High efficiency, process-oriented, emphasizing the short and concise code, and good at combining data structures to develop efficient programs.
shortcoming:
It requires in-depth thinking, consumes energy, has low code reusability, poor scalability, and is relatively difficult to maintain in the future.
2) Object-oriented
advantage:
The structure is clear, and the program is modular and structured, more in line with human thinking;
Easy to expand, high code reuse rate, inheritable, overridable, and low-coupling systems can be designed;
Easy maintenance and low coupling of the system help reduce the later maintenance workload of the program.
shortcoming:
The overhead is high. When you want to modify the inside of an object, the properties of the object do not allow direct external access, so you need to add a lot of behaviors that have no other meaning and are only responsible for reading or writing. This adds burden to the programming effort, increases operational overhead, and makes the program bloated.

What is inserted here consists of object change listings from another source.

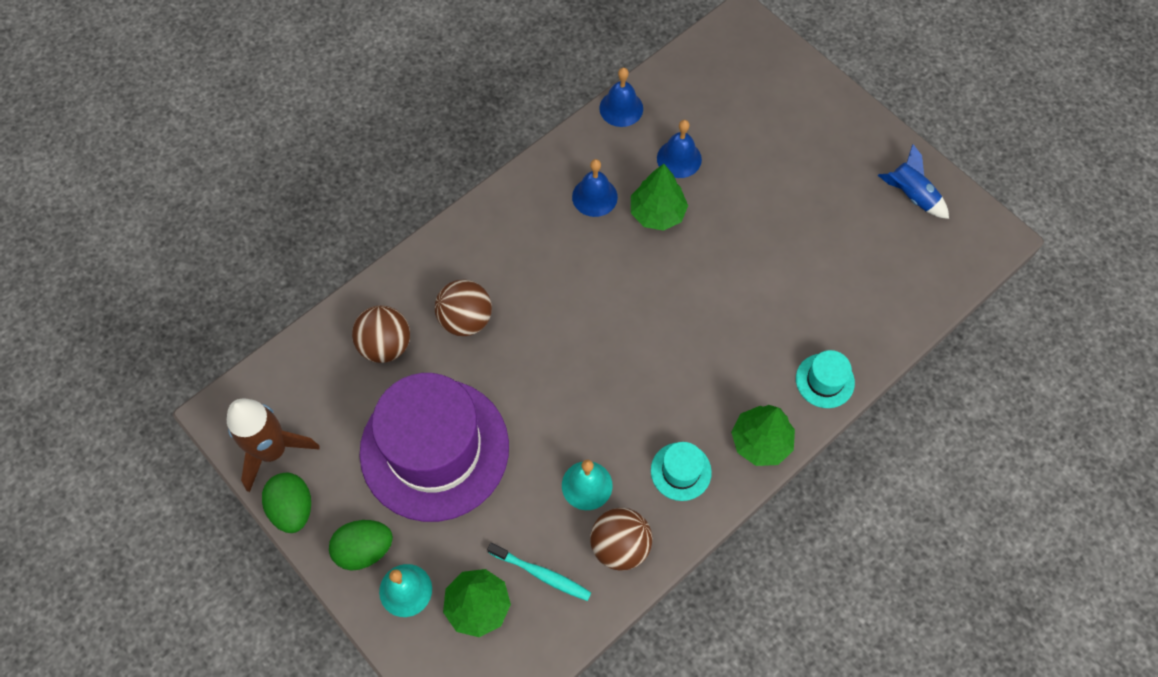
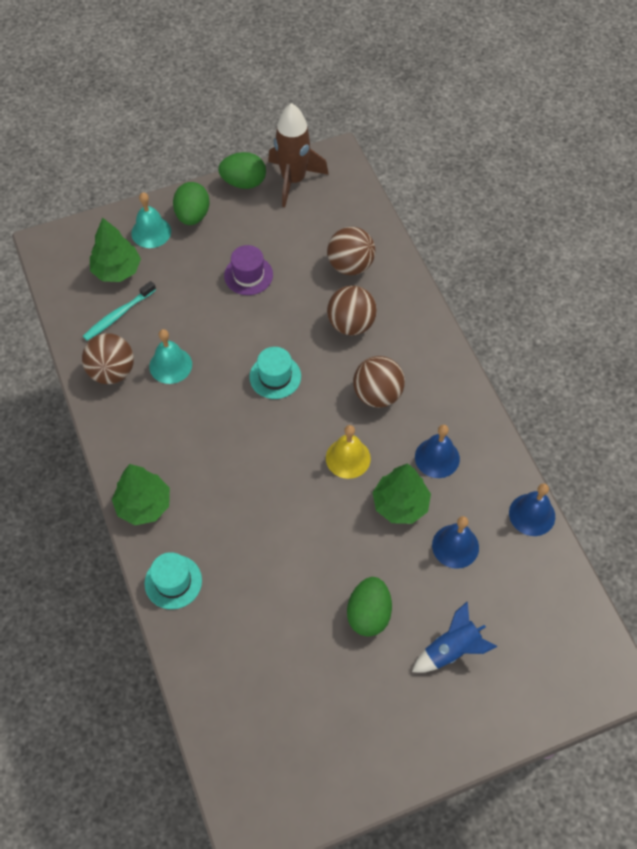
camera: 110 degrees right, 5 degrees down
purple hat [360,373,509,522] -> purple hat [224,245,273,295], size x0.40
turquoise hat [651,442,712,501] -> turquoise hat moved to [249,347,301,399]
blue rocket [878,144,949,219] -> blue rocket moved to [412,602,497,673]
none -> yellow bell [326,425,371,479]
none -> green egg [347,577,392,637]
none -> brown ball [353,356,405,408]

The performance is low. Because it is oriented to a higher logical abstraction layer, object-oriented has to make sacrifices in performance when implementing it. The computing time and space storage size are very expensive.
2. Code example display
'''
以下代码使用了面向过程的开发方式。
我们定义了两个函数,一个用于计算矩形的周长,一个用于计算矩形的面积。
然后在程序中调用这些函数来计算并输出矩形的周长和面积。
'''
# 面向过程开发
def calculate_perimeter(length, width):
perimeter = 2 * (length + width)
return perimeter
def calculate_area(length, width):
area = length * width
return area
# 调用函数计算矩形的周长和面积
length = 5
width = 3
perimeter = calculate_perimeter(length, width)

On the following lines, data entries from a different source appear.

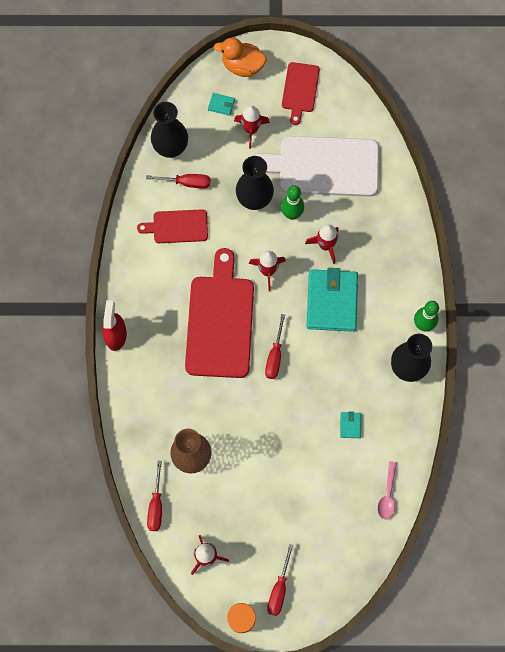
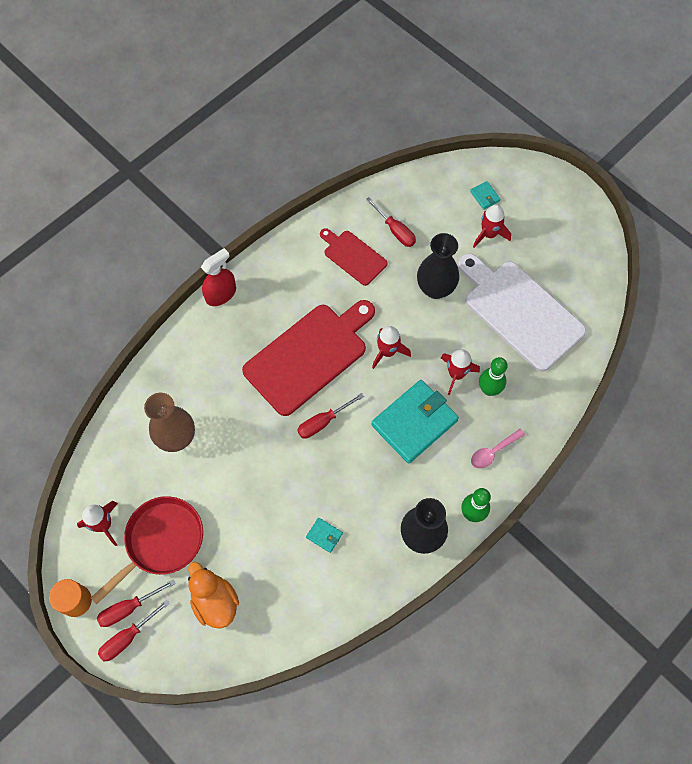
camera: 45 degrees right, 5 degrees down
red screwdriver [147,461,162,531] -> red screwdriver moved to [98,599,170,662]
black vase [151,102,188,158] -> none
orange duck [214,38,267,77] -> orange duck moved to [188,562,239,629]
green bowling pin [281,185,304,220] -> green bowling pin moved to [479,357,508,396]
red cutting board [282,62,320,125] -> none
turquoise wallet [340,411,361,438] -> turquoise wallet turned 75 degrees clockwise [306,518,343,553]
pink spoon [378,461,397,520] -> pink spoon moved to [471,429,525,469]
none -> red pan [91,496,203,604]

area = calculate_area(length, width)
print("周长为:", perimeter)
print("面积为:", area)
Figure 1 Process-oriented
'''
以下代码使用了面向对象的方法进行开发。
我们定义了一个矩形类(Rectangle),其中包含了矩形的长度和宽度属性,
并且定义了两个方法用于计算矩形的周长和面积。
'''
# 面向对象方法
class Rectangle:
def __init__(self, length, width):
self.length = length
self.width = width
def calculate_perimeter(self):
perimeter = 2 * (self.length + self.width)
return perimeter
def calculate_area(self):
area = self.length * self.width
return area
# 创建矩形对象
rect = Rectangle(5, 3)
# 调用对象的方法计算矩形的周长和面积
perimeter = rect.calculate_perimeter()
area = rect.calculate_area()
print("周长为:", perimeter)
print("面积为:", area)
Figure 2 Object-oriented
3. Summary
1) In process-oriented development , program design mainly focuses on the definition and calling of functions. Functions are written according to specific operation logic and complete specific tasks by passing parameters. Data and functions are separated . Functions transfer data and return results through parameters.

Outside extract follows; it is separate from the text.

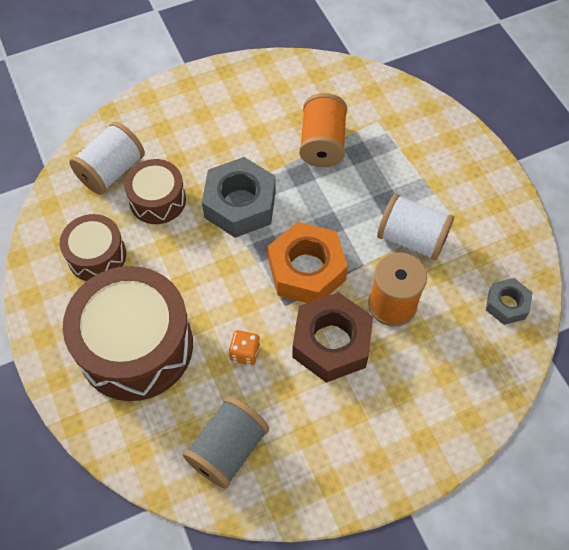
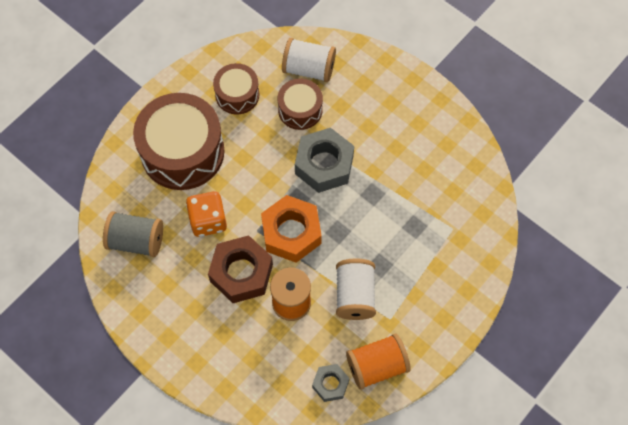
camera: 65 degrees right, 5 degrees up
orange dice [229,330,260,365] -> orange dice [186,191,227,237], size x1.73
orange spool [299,93,347,167] -> orange spool moved to [346,334,411,390]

2) In the object-oriented method , the design of the program mainly focuses on the creation of objects and the invocation of methods . We create a rectangle object (rect) to represent a specific rectangle instance, and then complete the corresponding calculation task by calling the object's method . The object encapsulates data (i.e., the length and width of the rectangle) and operations on the data (i.e., methods for calculating perimeter and area), and the data is accessed and manipulated through methods.